# 3 rosy red minnows (pets) very friendly



## Mother Of Fish

They can be shipped out on Monday!! I've got 3 rosy red minnows from my pet store to save from "dinner". They got bigger then I thought lol! I am also trying to concentrate on my bettas. They would do good with goldfish! The biggest is 4 inches. Free to a good home+ shipping\shipping supplies. They need to find a place ASAP! There names are Gold, Silver, and Coin. 🙂


----------



## FishRMyLife

Mother Of Fish said:


> I've got 3 rosy red minnows from my pet store to save from "dinner". They got bigger then I thought lol! I am also trying to concentrate on my bettas. They would do good with goldfish! The biggest is 4 inches. Free to a good home+ shipping\shipping supplies. They need to find a place ASAP! There names are Gold, Silver, and Coin. 🙂
> View attachment 1029508
> 
> R they freshwater tropical fish or something else?


----------



## Mother Of Fish

They are like the most hardy fish out there. There are supposedly reports of them thriving in temps below freezing and up to 100°. I keep them with my tropical fish at 79°. 🙂 You can ship them without a heat pack then 2. 🤗


----------



## Mother Of Fish

An FYI my BFF is interested in them. Ill let you know today whether she is taking them or not.


----------



## FishRMyLife

Mother Of Fish said:


> They are like the most hardy fish out there. There are supposedly reports of them thriving in temps below freezing and up to 100°. I keep them with my tropical fish at 79°. 🙂 You can ship them without a heat pack then 2. 🤗


I would deffo have 1 but I can’t as I live in the uk.


----------



## FishRMyLife

Mother Of Fish said:


> An FYI my BFF is interested in them. Ill let you know today whether she is taking them or not.

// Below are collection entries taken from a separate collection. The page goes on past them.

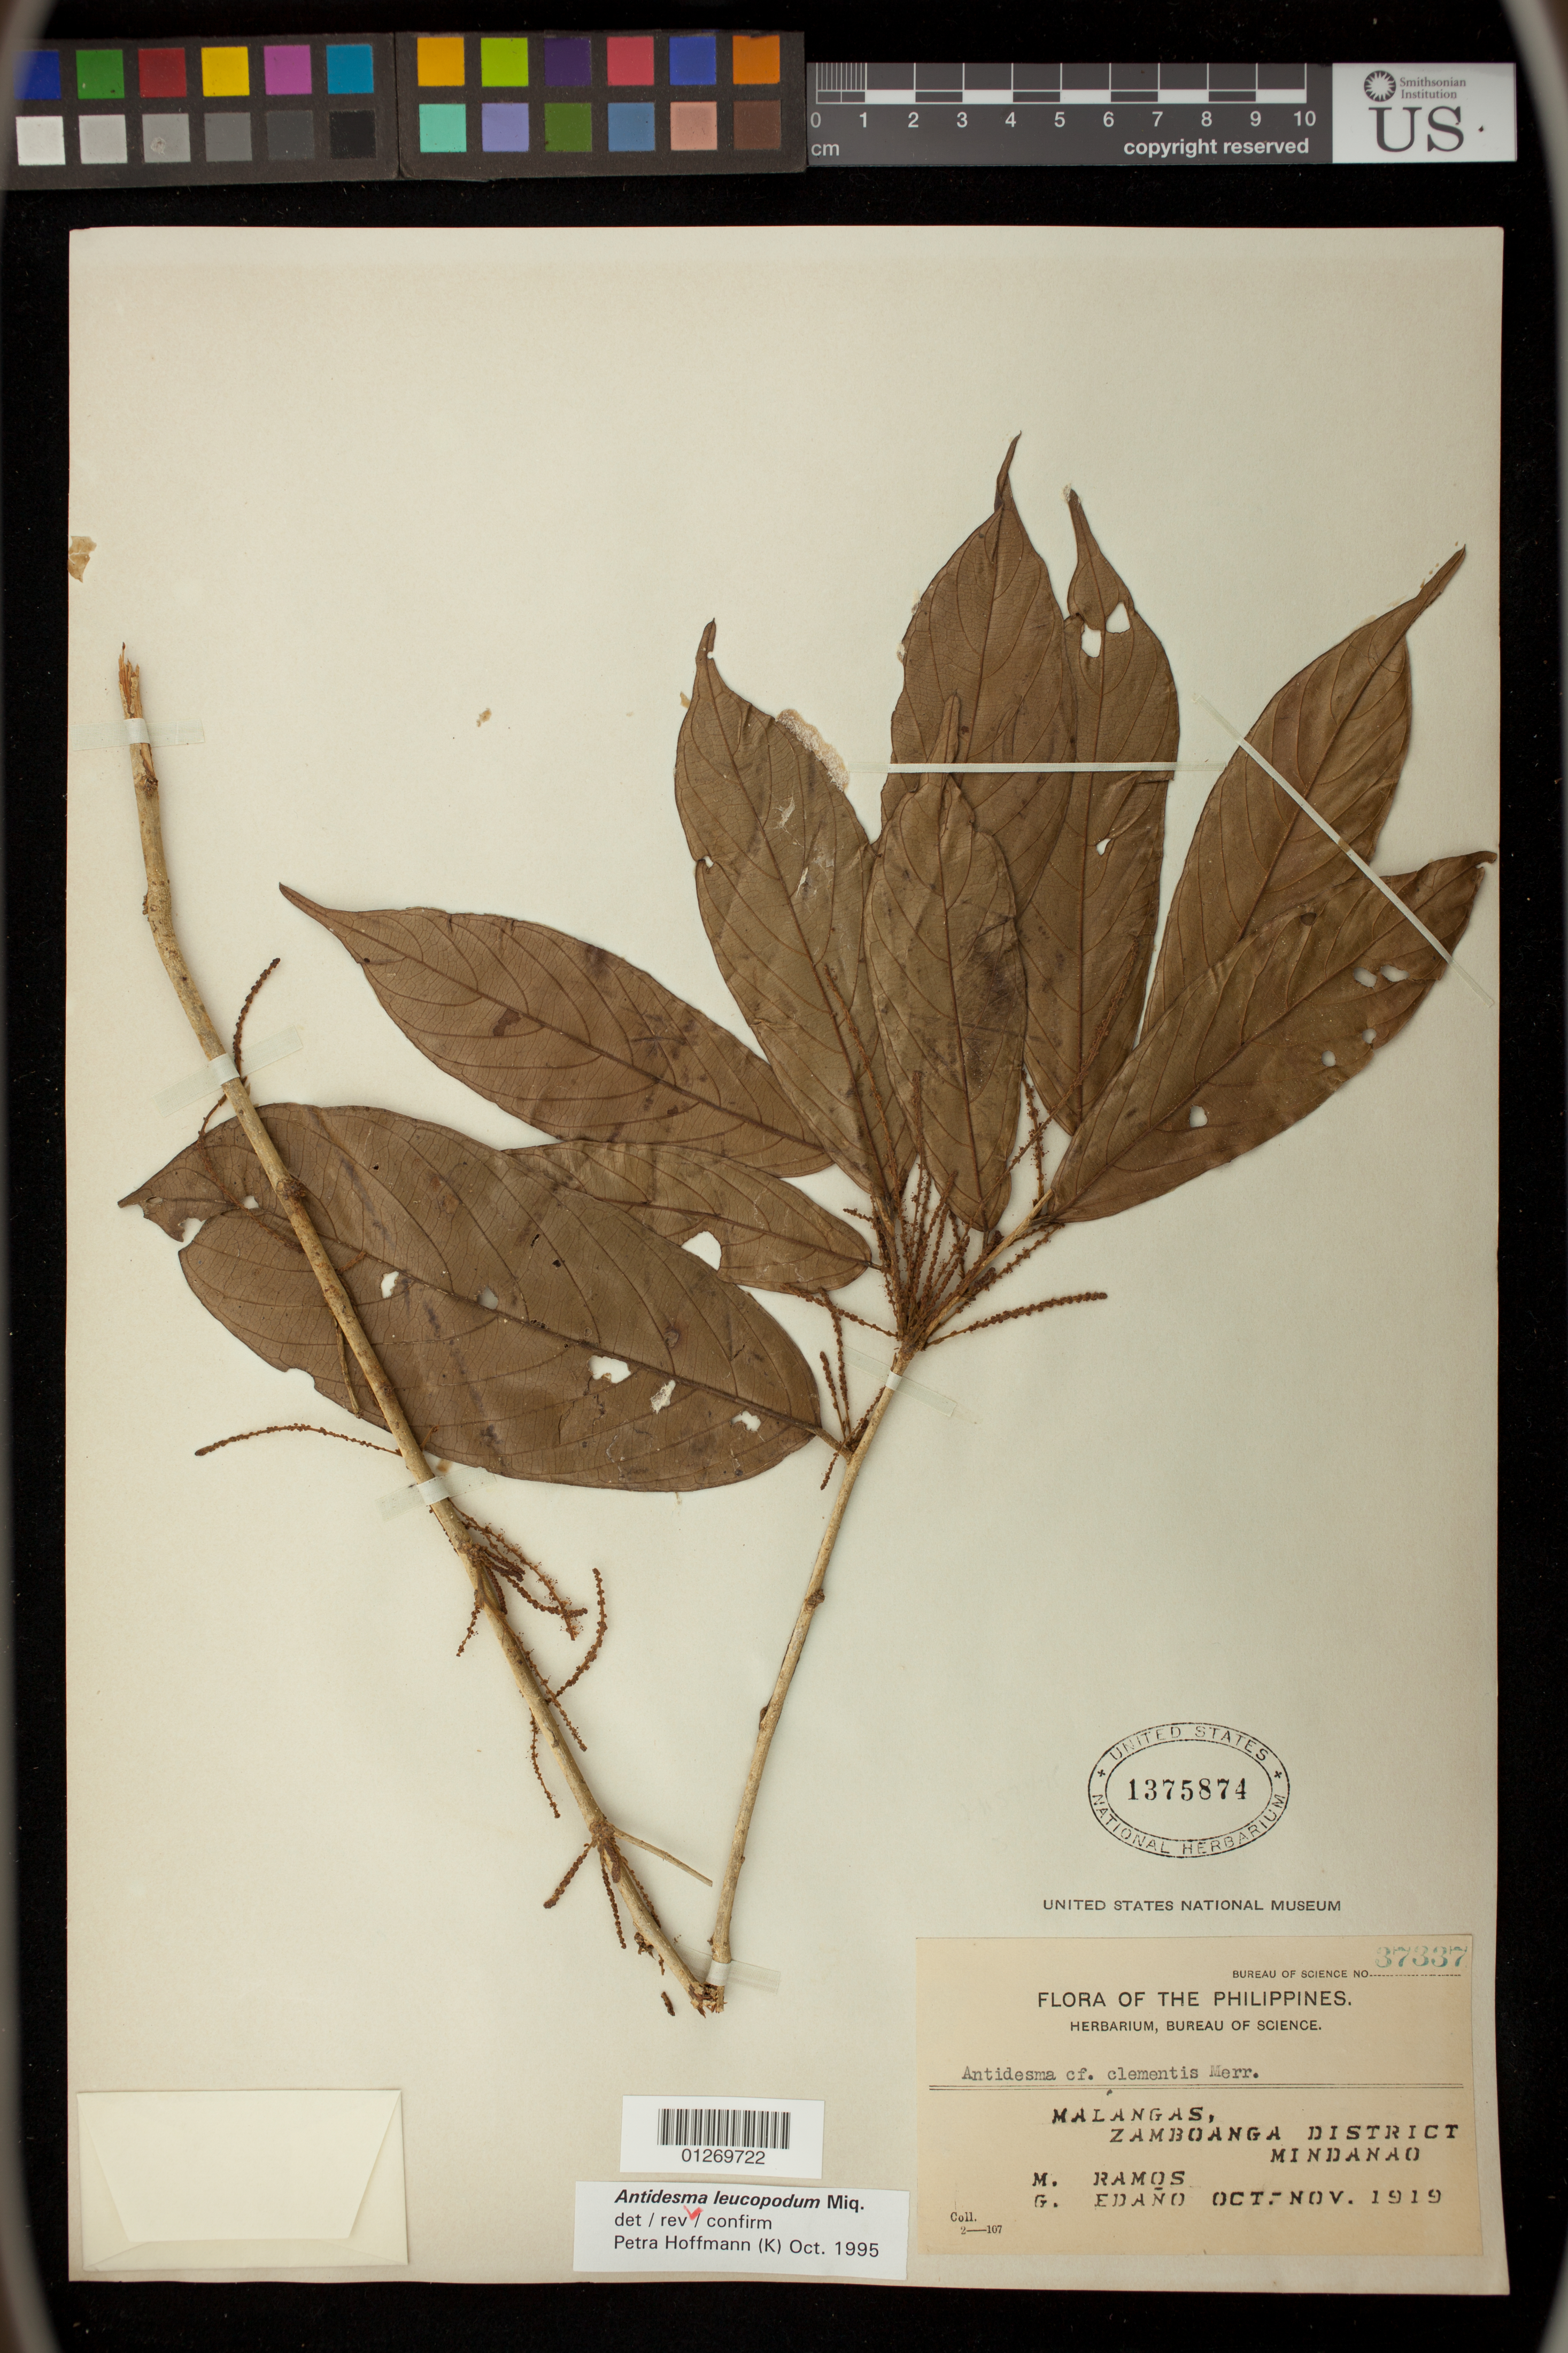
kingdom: Plantae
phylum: Tracheophyta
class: Magnoliopsida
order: Malpighiales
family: Phyllanthaceae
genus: Antidesma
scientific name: Antidesma leucopodum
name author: Miq.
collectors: M. Ramos & G. Edaño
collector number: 37337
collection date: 1919-10/1919-11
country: Philippines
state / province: Zamboanga Peninsula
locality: Malangas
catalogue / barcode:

I used to have 3 red minnows in my 15 gal fish tank. But my biggest was only 2.7 inch


----------



## Mother Of Fish

FishRMyLife said:


> I used to have 3 red minnows in my 15 gal fish tank. But my biggest was only 2.7 inch


These guys get a max of 3 inches (supposedly) but can be smaller. They are supper energetic and fun to watch! Sadly they are sold as feeder fish in some places. 😔 I haven't had any problems with them bullying either.


----------



## Mother Of Fish

They have a pink hue to them. I mean, compared to a guppy there not very attractive fish but I don't think they are ugly!


----------



## Mother Of Fish

FishRMyLife said:


> I would deffo have 1 but I can’t as I live in the uk.


Bummer! 😕🙂


----------



## FishRMyLife

Mother Of Fish said:


> Bummer! 😕🙂


Yup


----------